**Teks Bacaan**
Imam Ibn Qudamah, di dalam Kitab Al-Mughni, menyatakan bahwa para ulama telah bersepakat bahwa hukum qishâsh ditetapkan dalam kasus pembunuhan disengaja jika ahli waris korban menghendakinya dan tidak ada kesepakatan damai (Ibn Qudamah, Al-Mughni, 9/331).
Imam Asy-Syafi’i, dalam Kitab Al-Umm, juga menyatakan bahwa jika terjadi pembunuhan dengan sengaja, wajib diberlakukan hukum qishâsh atas pelakunya kapan saja ahli waris korban menuntut, kecuali jika mereka berdamai dengan diyat atau memaafkan (Asy-Safi’i, Al-Umm, 6/92).
Imam Ibn Hazm juga menyebutkan para ulama telah bersepakat bahwa hukum qishâsh wajib diberlakukan dalam kasus jiwa dibalas dengan jiwa (Ibnu Hazm, Marâtib al-Ijmâ', hlmn. 152).
Tanggung Jawab Negara
Di dalam Islam, Negara, termasuk di dalamnya aparat keamanan, wajib untuk melindungi dan mengayomi masyarakat. Allah ﷻ berfirman:
وَتَعَاوَنُوا عَلَى الْبِرِّ وَالتَّقْوَىٰ وَلَا تَعَاوَنُوا عَلَى الْإِثْمِ وَالْعُدْوَانِ
Tolong-menolonglah kalian dalam (mengerjakan) kebajikan dan ketakwaan, jangan tolong-menolong dalam berbuat dosa dan pelanggaran (TQS al-Maidah [5]: 2).

**Catatan Data**
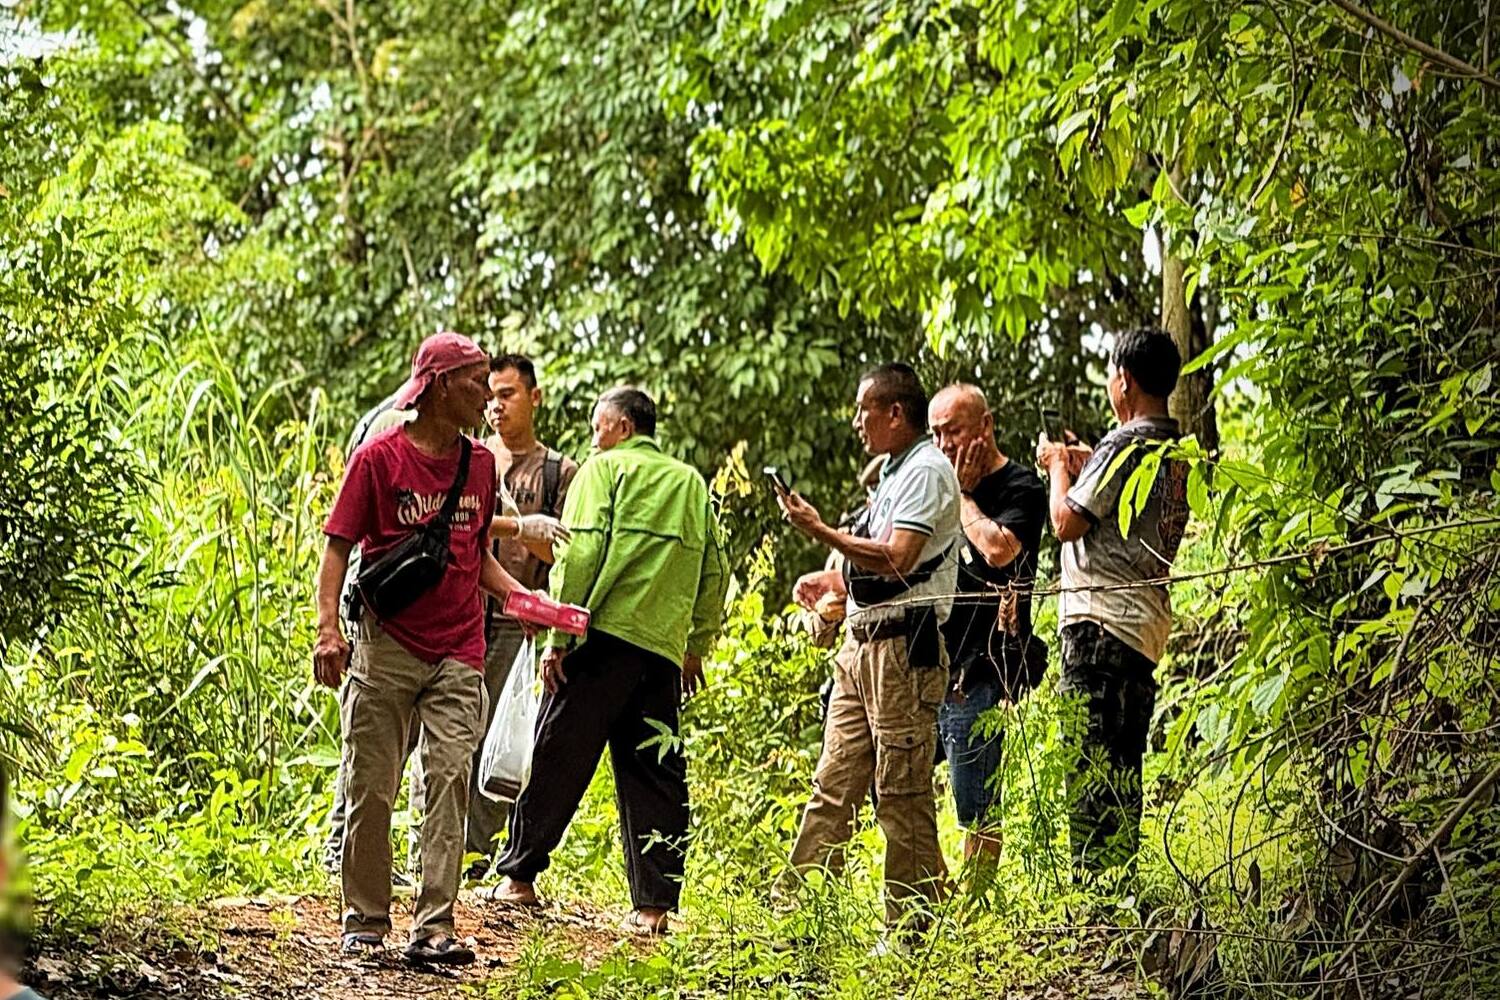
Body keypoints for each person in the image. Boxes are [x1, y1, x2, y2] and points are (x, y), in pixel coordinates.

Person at [312, 332, 531, 965]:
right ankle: (366, 919)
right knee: (371, 785)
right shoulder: (379, 460)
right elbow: (337, 549)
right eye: (474, 383)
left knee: (448, 779)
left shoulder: (482, 465)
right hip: (386, 646)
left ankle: (435, 925)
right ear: (438, 387)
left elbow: (475, 554)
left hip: (460, 648)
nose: (485, 396)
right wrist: (330, 631)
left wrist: (526, 603)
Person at [488, 387, 728, 936]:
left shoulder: (604, 471)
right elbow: (715, 570)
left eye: (598, 427)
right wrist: (694, 647)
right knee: (655, 774)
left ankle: (518, 877)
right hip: (661, 651)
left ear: (621, 427)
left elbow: (581, 554)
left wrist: (558, 638)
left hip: (600, 639)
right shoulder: (690, 482)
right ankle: (654, 907)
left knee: (558, 755)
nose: (593, 438)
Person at [778, 363, 960, 935]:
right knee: (833, 786)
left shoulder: (927, 471)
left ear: (895, 414)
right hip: (861, 648)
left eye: (865, 410)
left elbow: (899, 557)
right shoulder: (891, 474)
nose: (857, 422)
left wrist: (821, 531)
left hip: (905, 650)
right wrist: (830, 581)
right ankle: (796, 917)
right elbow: (876, 565)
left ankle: (911, 931)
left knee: (901, 793)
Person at [1036, 326, 1189, 875]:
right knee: (1123, 768)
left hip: (1098, 625)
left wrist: (1058, 469)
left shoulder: (1121, 447)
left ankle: (1097, 907)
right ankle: (1121, 894)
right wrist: (1084, 458)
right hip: (1144, 631)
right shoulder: (1175, 451)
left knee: (1088, 770)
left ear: (1123, 380)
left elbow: (1065, 522)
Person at [446, 353, 577, 878]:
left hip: (517, 626)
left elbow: (565, 553)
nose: (496, 406)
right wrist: (518, 526)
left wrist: (525, 528)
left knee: (504, 742)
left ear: (534, 397)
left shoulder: (558, 471)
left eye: (509, 395)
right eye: (491, 395)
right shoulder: (473, 458)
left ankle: (480, 856)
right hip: (462, 615)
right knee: (453, 737)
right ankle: (436, 850)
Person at [928, 384, 1047, 884]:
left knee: (975, 801)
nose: (943, 446)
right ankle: (938, 895)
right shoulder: (935, 488)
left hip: (984, 666)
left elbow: (998, 549)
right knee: (894, 787)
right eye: (934, 434)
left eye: (952, 431)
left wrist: (963, 498)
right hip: (926, 658)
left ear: (985, 426)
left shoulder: (1021, 487)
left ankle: (976, 914)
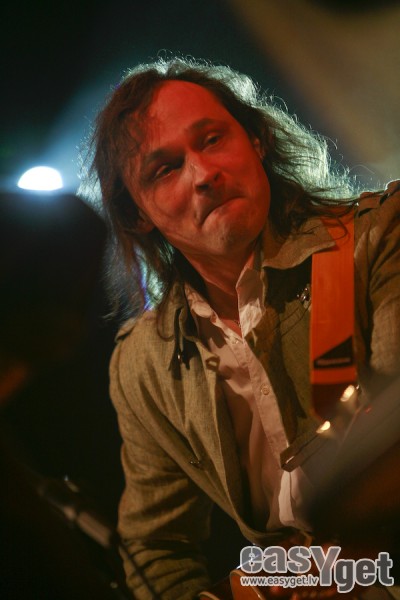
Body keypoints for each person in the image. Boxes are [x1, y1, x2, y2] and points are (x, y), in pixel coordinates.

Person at [82, 57, 400, 599]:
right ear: (137, 214)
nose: (204, 174)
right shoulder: (142, 364)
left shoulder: (377, 239)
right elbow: (154, 548)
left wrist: (285, 578)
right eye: (165, 169)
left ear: (257, 141)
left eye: (212, 139)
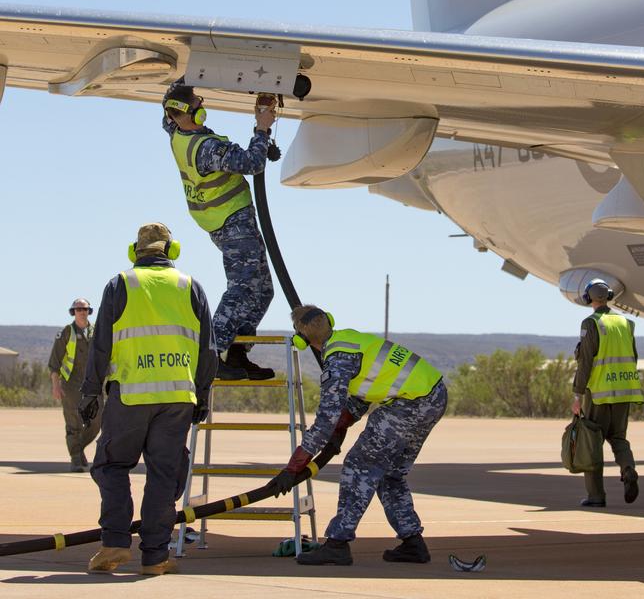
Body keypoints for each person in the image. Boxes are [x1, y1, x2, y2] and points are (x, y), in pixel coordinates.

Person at [79, 222, 218, 576]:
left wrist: (90, 391)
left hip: (131, 393)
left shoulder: (120, 284)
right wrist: (202, 395)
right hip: (177, 398)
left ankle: (114, 541)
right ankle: (155, 556)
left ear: (135, 252)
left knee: (111, 466)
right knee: (163, 473)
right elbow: (208, 351)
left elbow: (101, 345)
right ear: (171, 251)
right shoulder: (191, 287)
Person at [270, 305, 448, 566]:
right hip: (433, 395)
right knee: (390, 475)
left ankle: (338, 544)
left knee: (359, 466)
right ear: (329, 321)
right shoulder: (349, 339)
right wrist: (341, 428)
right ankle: (413, 543)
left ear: (302, 339)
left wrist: (294, 466)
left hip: (411, 403)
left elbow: (325, 420)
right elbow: (362, 396)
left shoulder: (337, 359)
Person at [161, 80, 275, 380]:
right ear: (193, 113)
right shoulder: (207, 148)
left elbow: (167, 110)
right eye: (198, 103)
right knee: (242, 288)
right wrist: (262, 126)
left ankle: (237, 353)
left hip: (219, 220)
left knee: (263, 291)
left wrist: (186, 78)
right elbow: (252, 162)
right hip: (232, 221)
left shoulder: (176, 130)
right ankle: (212, 354)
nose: (203, 107)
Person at [572, 277, 643, 508]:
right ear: (610, 296)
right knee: (619, 438)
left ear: (588, 298)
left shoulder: (591, 323)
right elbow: (633, 357)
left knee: (593, 444)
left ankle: (596, 496)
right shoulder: (626, 323)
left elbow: (586, 362)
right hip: (624, 392)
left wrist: (577, 394)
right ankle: (628, 469)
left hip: (599, 394)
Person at [48, 297, 103, 472]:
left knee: (97, 422)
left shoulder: (96, 331)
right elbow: (54, 363)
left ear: (89, 312)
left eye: (85, 309)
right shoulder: (65, 333)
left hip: (92, 383)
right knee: (74, 423)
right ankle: (76, 460)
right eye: (79, 309)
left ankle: (78, 449)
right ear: (73, 312)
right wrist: (56, 385)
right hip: (71, 384)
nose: (82, 312)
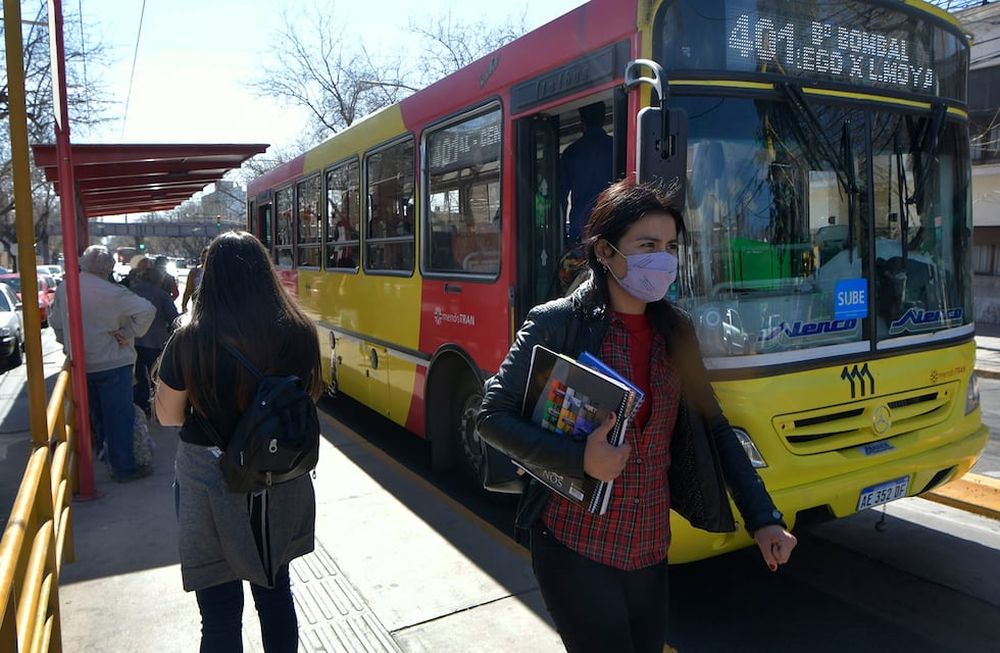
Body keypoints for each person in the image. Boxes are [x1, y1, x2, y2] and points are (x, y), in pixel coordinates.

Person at [477, 179, 797, 653]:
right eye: (647, 245)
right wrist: (578, 458)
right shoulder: (556, 322)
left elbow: (714, 426)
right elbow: (491, 416)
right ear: (605, 251)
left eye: (670, 247)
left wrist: (763, 517)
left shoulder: (677, 331)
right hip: (573, 545)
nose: (662, 259)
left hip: (649, 547)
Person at [154, 231, 322, 652]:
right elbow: (308, 397)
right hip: (276, 475)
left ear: (210, 277)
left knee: (220, 613)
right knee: (275, 591)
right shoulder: (299, 331)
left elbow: (169, 416)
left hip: (208, 481)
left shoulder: (190, 338)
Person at [50, 245, 156, 482]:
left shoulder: (65, 288)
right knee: (118, 417)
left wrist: (66, 342)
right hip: (113, 362)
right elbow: (147, 310)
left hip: (79, 364)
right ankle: (123, 468)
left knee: (96, 415)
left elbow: (56, 322)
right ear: (109, 268)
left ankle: (104, 455)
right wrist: (128, 332)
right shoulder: (114, 292)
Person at [560, 101, 613, 245]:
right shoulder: (616, 147)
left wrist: (563, 236)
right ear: (603, 119)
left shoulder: (571, 152)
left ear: (582, 122)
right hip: (612, 228)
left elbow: (561, 199)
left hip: (581, 230)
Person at [130, 262, 179, 417]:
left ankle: (141, 405)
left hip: (133, 341)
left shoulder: (131, 292)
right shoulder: (162, 296)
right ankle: (157, 408)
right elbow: (174, 318)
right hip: (156, 342)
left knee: (138, 376)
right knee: (157, 376)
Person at [181, 247, 209, 313]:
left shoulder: (216, 272)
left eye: (206, 257)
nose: (204, 259)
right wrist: (184, 305)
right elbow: (188, 290)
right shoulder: (194, 272)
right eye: (202, 257)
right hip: (197, 305)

**Tujuan Latihan**
Tuliskan kembali seluruh teks bacaan tentang hukum qishâsh dan tanggung jawab negara tanpa mengubah satu huruf pun. Catatan data tidak berperan apa pun dalam latihan ini.

**Jawaban yang Diharapkan**
Imam Ibn Qudamah, di dalam Kitab Al-Mughni, menyatakan bahwa para ulama telah bersepakat bahwa hukum qishâsh ditetapkan dalam kasus pembunuhan disengaja jika ahli waris korban menghendakinya dan tidak ada kesepakatan damai (Ibn Qudamah, Al-Mughni, 9/331).
Imam Asy-Syafi’i, dalam Kitab Al-Umm, juga menyatakan bahwa jika terjadi pembunuhan dengan sengaja, wajib diberlakukan hukum qishâsh atas pelakunya kapan saja ahli waris korban menuntut, kecuali jika mereka berdamai dengan diyat atau memaafkan (Asy-Safi’i, Al-Umm, 6/92).
Imam Ibn Hazm juga menyebutkan para ulama telah bersepakat bahwa hukum qishâsh wajib diberlakukan dalam kasus jiwa dibalas dengan jiwa (Ibnu Hazm, Marâtib al-Ijmâ', hlmn. 152).
Tanggung Jawab Negara
Di dalam Islam, Negara, termasuk di dalamnya aparat keamanan, wajib untuk melindungi dan mengayomi masyarakat. Allah ﷻ berfirman:
وَتَعَاوَنُوا عَلَى الْبِرِّ وَالتَّقْوَىٰ وَلَا تَعَاوَنُوا عَلَى الْإِثْمِ وَالْعُدْوَانِ
Tolong-menolonglah kalian dalam (mengerjakan) kebajikan dan ketakwaan, jangan tolong-menolong dalam berbuat dosa dan pelanggaran (TQS al-Maidah [5]: 2).